Aug. 26 is a date that usually comes and goes with little fanfare, but the Knights of Columbus of The Sullivan Brothers Assembly this year wanted to commemorate a historic event of both local and national significance.

On that date in 1814, the town of Brookeville served as the capital of the United States for a day when President James Madison sought refuge in the home of Caleb Bentley, the first postmaster of Brookeville, following the burning of the White House and the United States Capitol by the British Army.

‘‘The Knights of Columbus sponsors a lot of patriotic events throughout the county and the United States, and we felt this was an opportunity to show our commitment to patriotism and allow others to show theirs,” said Joe Feakes, Faithful Navigator of the organization.

The Knights contacted Brookeville’s town commissioners, but because of scheduling issues, the elected officials were unable to participate in an official capacity.

‘‘Because of the timing, and the fact that we did not have people available to help, we were not available to participate this year,” Commission President Michael Acierno said. ‘‘The plan is to work with them as we prepare to celebrate the 200th anniversary of Brookeville’s incorporation next year.”

Eight members of the Knights of Columbus Sullivan Brothers Assembly Color Corps appeared in full regalia for the brief ceremony that began at 11 a.m. Sunday — the anniversary — on the grounds of the Brookeville Academy.

After the presentation of colors, those gathered recited the Pledge of Allegiance and sang The National Anthem. A short presentation on the history of the anthem followed, and then Feakes delivered a proclamation to the residents of Brookeville for opening their doors to Madison and the government as they fled from advancing British troops and the burning of the capital.

‘‘The brave citizens of this town must not be forgotten, for their actions placed them in jeopardy of their lives at the hands of a foreign invader,” Feakes read. ‘‘We salute them and their courage and thank them for their efforts in maintaining the continuity of government of the United States of America and ensuring that our nation’s principles remained intact for the future generations of Americans.”
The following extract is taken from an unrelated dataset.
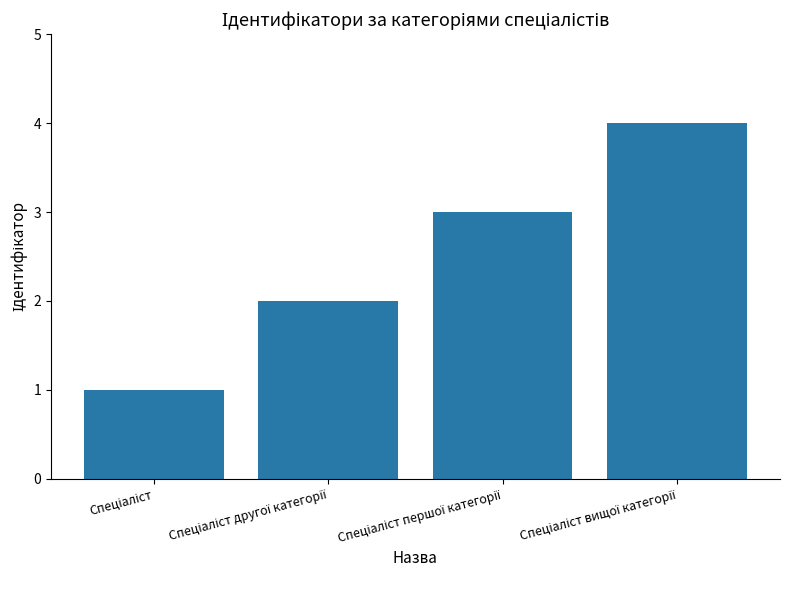

What is the minimum value shown in the chart?

1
He added that he Knights of Columbus ‘‘express our gratitude and appreciation for the sacrifices of the citizens of Brookeville, and all those Americans, military and civilian, who have supported, even at the cost of their lives, our nation’s ideals of life, liberty and the pursuit of happiness.
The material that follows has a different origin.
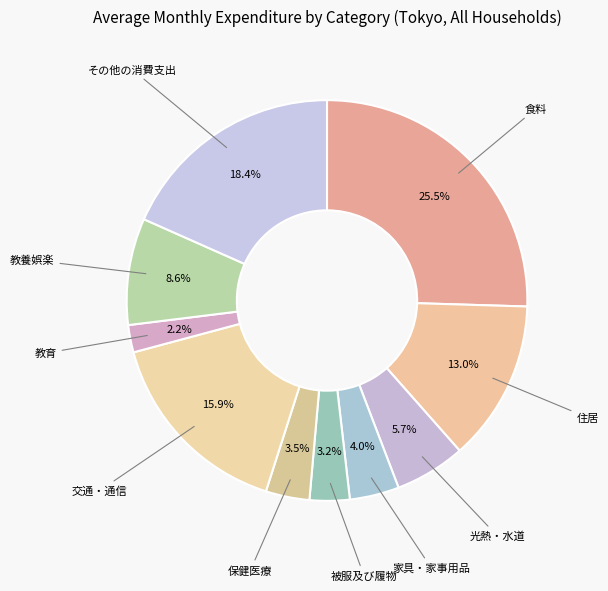

Which slice is the smallest?

教育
‘‘We rededicate ourselves to the defense of freedom of this country,” he added.

The ceremony closed with a single verse of ‘‘God Bless America.”
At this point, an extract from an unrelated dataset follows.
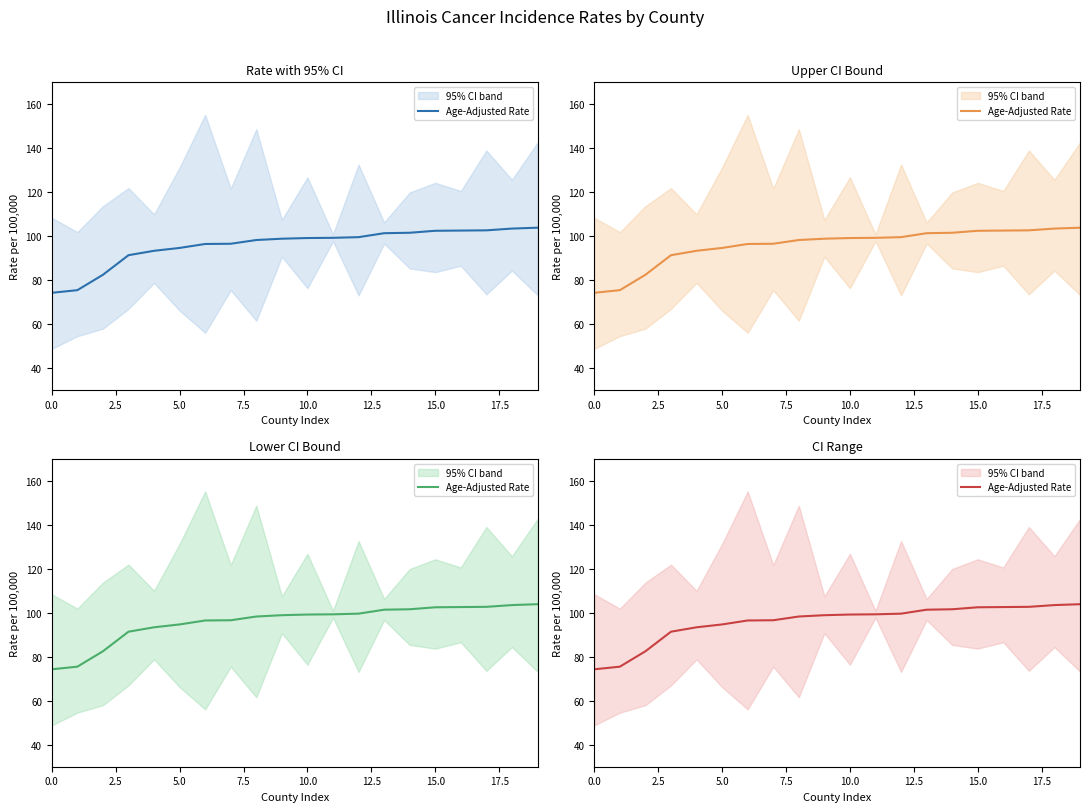

What is the sum of all values?

1918.4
Feakes was pleased by the enthusiastic and appreciative crowd that included several long-time Brookeville residents, Town Commissioner Katherine Farquhar and Town Clerk Paul Geib.

‘‘The ceremony was really touching,” Farquhar said. ‘‘They recounted the history of the flag and its importance, and also talked about the courage of the people of Brookeville. We just think about the fact that James Madison slept here, but the residents back then really didn’t know if the whole British Army would follow him.

‘‘I’m delighted that the Knights of Columbus stepped forward to do this for the community,” she added.

Acierno said that he also was pleased that the organization chose to commemorate the history of Brookeville.

‘‘We look forward to working with them as we plan events for next year,” he said.